_Exercise directions:_ From the listing below, select every line where the word "lines" appears.

• • •

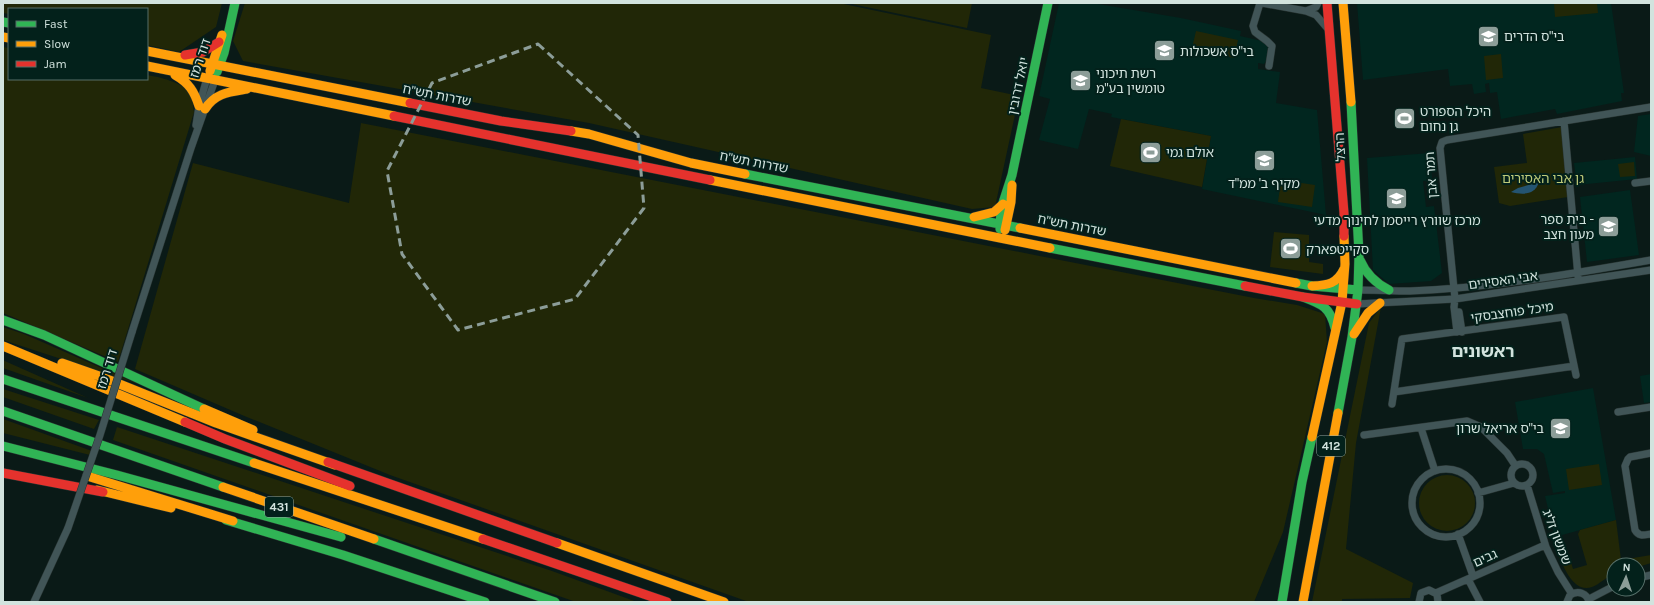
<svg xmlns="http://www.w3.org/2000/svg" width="1654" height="605" font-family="Karla,'Noto Sans Hebrew',sans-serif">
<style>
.built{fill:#01261f}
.green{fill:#212707}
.water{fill:#245471}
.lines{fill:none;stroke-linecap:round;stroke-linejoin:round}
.street-casing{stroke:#283432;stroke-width:8}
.fast-casing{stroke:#283432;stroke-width:10}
.slow-casing{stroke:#283432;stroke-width:10}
.jam-casing{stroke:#283432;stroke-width:10}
.street{stroke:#415557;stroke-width:7}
.fast{stroke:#30b455;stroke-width:9}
.slow{stroke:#ff9f0a;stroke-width:9}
.jam{stroke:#e5322d;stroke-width:9}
.street-bridge-casing{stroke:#283432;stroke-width:8;stroke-linecap:butt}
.street-bridge{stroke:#415557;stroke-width:7}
.marked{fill:none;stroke:#8c9d98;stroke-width:3;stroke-dasharray:8 5;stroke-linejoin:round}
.labels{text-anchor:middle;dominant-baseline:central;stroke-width:4;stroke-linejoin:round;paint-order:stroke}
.shield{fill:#03211b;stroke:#94a9a4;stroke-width:1}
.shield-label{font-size:12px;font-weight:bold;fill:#d2e3de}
.poi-label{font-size:13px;fill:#d2e3de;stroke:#03211b;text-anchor:start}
.street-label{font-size:13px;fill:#d2e3de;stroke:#03211b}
.park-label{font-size:13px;fill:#bfcb7a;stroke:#03211b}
.district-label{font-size:17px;font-weight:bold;fill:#d2e3de;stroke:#03211b}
</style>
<rect width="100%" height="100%" fill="#0a1a17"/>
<path class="built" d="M1059 3H1092L1181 18 1241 31 1240 36 1262 41 1268 46 1267 60 1264 64 1258 63V69L1280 72 1276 103 1317 110 1326 215 1202 189 1211 136 1111 117 1112 114 1089 109 1078 149 1039 140 1050 99 1039 96Z
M1357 3H1611L1624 93H1621L1622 101 1557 114 1555 109 1501 119 1497 92 1490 93 1489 83 1485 84 1486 92 1474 94 1472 84 1450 86 1448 69 1363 80Z
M1651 114V156L1634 152 1638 116Z
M1430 153 1432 180 1423 181 1426 207 1434 206 1442 273 1431 281 1389 284 1373 270 1367 158Z
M1635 157 1637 179 1577 185 1574 163Z
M1630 190 1639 255 1587 262 1580 197Z
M1651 374V402L1644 403 1640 376Z
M1593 388 1616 520 1555 537 1545 496 1565 493V491L1553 493 1544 454 1537 449H1523L1515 402Z"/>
<path class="green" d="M3 3H222L216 27 179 52 147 45V9H9V14L3 13Z
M245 3H839L991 35 981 88 1019 96 995 207 972 209 589 123 243 61 233 41Z
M847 3H972L967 28Z
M1554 3H1597L1598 13 1555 17Z
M1196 31 1238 40 1234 58 1192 48Z
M3 47 9 48V79H147V75C159 77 182 82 190 93 193 97 193 107 194 112L118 362 3 313Z
M1501 54 1503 78 1486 80 1484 56Z
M1121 119 1211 136 1202 187 1110 166Z
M361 123 1254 298 1297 305 1325 314 1327 342 1283 532 1254 602H749L390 475 242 415 135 369 193 163 349 203Z
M1562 127 1568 197 1510 206 1499 203 1494 167 1527 163 1523 134Z
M1634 162 1635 176 1620 177 1618 164Z
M1281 180 1315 185 1312 207 1278 202Z
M1274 232 1309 235V262L1323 264V274L1270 267Z
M1381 307 1356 443 1346 549 1413 583 1410 598 1342 599V602H1312L1369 323Z
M3 327 24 334 138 384 3 340Z
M3 360 7 362 88 398 3 368Z
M3 389 99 420 94 429 3 397Z
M3 419 92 451 90 455 3 433Z
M117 427 552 571 637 602H576L113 440Z
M1599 464 1602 485 1569 490 1566 469Z
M1419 503a28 28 0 1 1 56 0a28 28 0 1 1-56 0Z
M1616 520 1621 560 1651 555V563L1638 567V565H1614V574C1606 577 1600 584 1592 587 1573 594 1563 565 1557 552L1567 549 1573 569 1587 565 1578 534 1580 530Z"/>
<path class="water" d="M1539 182C1535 195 1523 195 1511 192L1518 188Z"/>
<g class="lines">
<defs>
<path id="street" d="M1260 3 1253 26 1255 32 1267 41 1272 46 1269 66
M1262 3 1306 11 1316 15 1328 29
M1306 11 1316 7 1318 3
M1564 121 1578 276
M196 125 199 106 207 78
M1635 183 1651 181
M1358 290C1375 290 1393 291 1410 291 1491 288 1571 274 1651 260
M1357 304 1455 299 1651 270
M1459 312 1462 332
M132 332 191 148 215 80
M1457 332 1454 307 1455 299 1440 148 1442 142 1447 140 1651 107
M1394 392 1574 366
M1392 404 1402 339 1564 317 1576 375
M1618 412 1651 407
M1421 428 1435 471
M1364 435 1467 421 1481 427 1507 453 1515 465
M1651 453 1630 457 1628 459 1625 466 1635 530C1639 537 1644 535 1651 534
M1511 475a11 11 0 1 1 22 0a11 11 0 1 1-22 0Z
M1412 503a34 34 0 1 1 68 0a34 34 0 1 1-68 0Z
M1527 485 1546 547 1558 572 1572 594
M1478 493 1514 483
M1458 534 1473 576
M1638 578 1651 575
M1468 579 1480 602
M1436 593 1545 545
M1589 599 1614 586
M34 602 68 528
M1419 602 1421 593 1429 590 1437 594 1438 602
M1567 602 1570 595C1578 590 1587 593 1589 602"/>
<path id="fast" d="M3 22 9 23
M217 72 224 53 235 3
M745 174 1020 228
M1000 229 1001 209 1012 175 1048 3
M1050 248 1245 286
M1360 260C1366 274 1375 283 1389 290
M1296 283 1312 286 1358 290
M1303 297C1322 304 1330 307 1335 328
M3 320 44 335 204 409
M3 379 254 463
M3 411 223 487
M1338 413 1352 337 1358 290 1359 254 1351 102
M3 446 117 475 341 537
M226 520 343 555 485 602
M374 539 555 602
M1282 602 1302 482 1312 437"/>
<path id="slow" d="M1343 3 1351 102
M3 37 9 38
M147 51 410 103
M147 66 394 116
M210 71 222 35
M175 75C189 83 194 91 199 106
M205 109C215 93 229 92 247 89
M571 131 589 134 691 163 745 174
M710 180 1050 248
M974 217 994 212 1003 204
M1020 228 1296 283
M1005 230 1011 202 1012 185
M1312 286C1328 285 1337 284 1344 269
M1354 334 1368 313 1380 303
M3 346 185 422
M62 363 102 377 216 423 335 465
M204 409 253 430
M1312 437 1342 302 1345 264 1344 236
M254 463 483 539
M87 476 233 521
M223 487 374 539
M97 490 171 508
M557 543 724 602
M1303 602 1338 413"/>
<path id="jam" d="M1327 3 1344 213V236
M185 55 203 52 219 42
M410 103 501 121 571 131
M394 116 710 180
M1245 286 1303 297 1357 304
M185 422 225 439 350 486
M328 462 557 543
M3 473 103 492
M483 539 667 602"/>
</defs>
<use href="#street" class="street-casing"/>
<use href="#fast" class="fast-casing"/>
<use href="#slow" class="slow-casing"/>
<use href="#jam" class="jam-casing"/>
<use href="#street" class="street"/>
<use href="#fast" class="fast"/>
<use href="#slow" class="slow"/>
<use href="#jam" class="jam"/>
<defs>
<path id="street-bridge" d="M68 528 100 435 132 332"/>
</defs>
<use href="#street-bridge" class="street-bridge-casing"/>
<use href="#street-bridge" class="street-bridge"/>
</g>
<path class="marked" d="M538 44 638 135 644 208 575 299 458 330 402 254 387 171 432 83Z"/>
<defs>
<symbol id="school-square" viewBox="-11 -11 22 22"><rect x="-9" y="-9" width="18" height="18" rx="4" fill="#8c9d98" stroke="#03211b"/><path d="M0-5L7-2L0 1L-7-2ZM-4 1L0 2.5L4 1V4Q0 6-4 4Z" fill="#fff"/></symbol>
<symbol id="stadium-square" viewBox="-11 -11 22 22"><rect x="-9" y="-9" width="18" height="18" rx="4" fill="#8c9d98" stroke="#03211b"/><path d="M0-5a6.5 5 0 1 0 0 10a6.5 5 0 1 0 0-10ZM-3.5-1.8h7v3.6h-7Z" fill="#fff"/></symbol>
</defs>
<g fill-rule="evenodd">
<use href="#school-square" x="1476" y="24" width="25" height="25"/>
<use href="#school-square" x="1152" y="38" width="25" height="25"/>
<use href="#school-square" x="1068" y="68" width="25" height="25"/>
<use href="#stadium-square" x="1392" y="106" width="25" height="25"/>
<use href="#stadium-square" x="1138" y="140" width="25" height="25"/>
<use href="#school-square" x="1252" y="148" width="25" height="25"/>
<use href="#school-square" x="1384" y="186" width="25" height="25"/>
<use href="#school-square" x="1596" y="214" width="25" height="25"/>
<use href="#stadium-square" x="1278" y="236" width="25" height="25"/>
<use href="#school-square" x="1548" y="416" width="25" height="25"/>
</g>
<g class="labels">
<g class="shield">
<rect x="1317" y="436" width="28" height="20" rx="3"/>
<rect x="265" y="497" width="28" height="20" rx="3"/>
</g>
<g class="shield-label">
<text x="1331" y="446">412</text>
<text x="279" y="507">431</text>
</g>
<g class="poi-label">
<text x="1504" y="36">בי"ס הדרים</text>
<text x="1180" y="51">בי"ס אשכולות</text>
<text x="1096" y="73">רשת תיכוני<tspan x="1096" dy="15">טומשין בע"מ</tspan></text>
<text x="1420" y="111">היכל הספורט<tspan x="1420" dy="15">גן נחום</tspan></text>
<text x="1166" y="152">אולם גמי</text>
<text x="1264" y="183" text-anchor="middle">מקיף ב' ממ"ד</text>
<text x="1594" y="219" text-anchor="end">בית ספר -<tspan x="1594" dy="15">מעון חצב</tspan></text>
<text x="1397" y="220" text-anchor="middle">מרכז שוורץ רייסמן לחינוך מדעי</text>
<text x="1306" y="249">סקייטפארק</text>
<text x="1544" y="428" text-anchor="end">בי"ס אריאל שרון</text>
</g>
<g class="street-label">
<text transform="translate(200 58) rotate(-71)">דוד רמז</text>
<text transform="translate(1018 86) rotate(-78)">יואל דרובין</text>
<text transform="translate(437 95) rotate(11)">שדרות תש"ח</text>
<text transform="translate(1340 147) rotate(-93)">הרצל</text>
<text transform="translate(754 162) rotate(11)">שדרות תש"ח</text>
<text transform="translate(1431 175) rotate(-94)">תמר אבן</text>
<text transform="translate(1072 225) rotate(11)">שדרות תש"ח</text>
<text transform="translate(1503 280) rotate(-8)">אבי האסירים</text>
<text transform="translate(1512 312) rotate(-8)">מיכל פוחצבסקי</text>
<text transform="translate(107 369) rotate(-73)">דוד רמז</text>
<text transform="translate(1557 537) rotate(69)">שמשון זליג</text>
<text transform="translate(1485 558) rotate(-24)">גבים</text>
</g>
<g class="park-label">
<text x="1543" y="178">גן אבי האסירים</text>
</g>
<g class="district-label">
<text x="1483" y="351">ראשונים</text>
</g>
</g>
<rect width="1654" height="605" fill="none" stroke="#d2e3de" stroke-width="8"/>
<rect x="8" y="8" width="140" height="72" fill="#03211b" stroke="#566f69"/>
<rect x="16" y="21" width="20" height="6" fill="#30b455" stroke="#566f69"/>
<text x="44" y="28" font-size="12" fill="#d2e3de">Fast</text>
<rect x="16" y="41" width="20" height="6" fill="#ff9f0a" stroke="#566f69"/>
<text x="44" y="48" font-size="12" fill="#d2e3de">Slow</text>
<rect x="16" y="61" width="20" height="6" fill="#e5322d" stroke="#566f69"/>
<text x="44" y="68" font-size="12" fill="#d2e3de">Jam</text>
<g transform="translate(1626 577) rotate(3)"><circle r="19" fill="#03211b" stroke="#566f69"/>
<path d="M0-3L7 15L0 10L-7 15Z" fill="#8c9d98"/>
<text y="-6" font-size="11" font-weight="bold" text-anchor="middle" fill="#d2e3de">N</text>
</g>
</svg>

• • •

_Reply to the exercise:_
.lines{fill:none;stroke-linecap:round;stroke-linejoin:round}
<g class="lines">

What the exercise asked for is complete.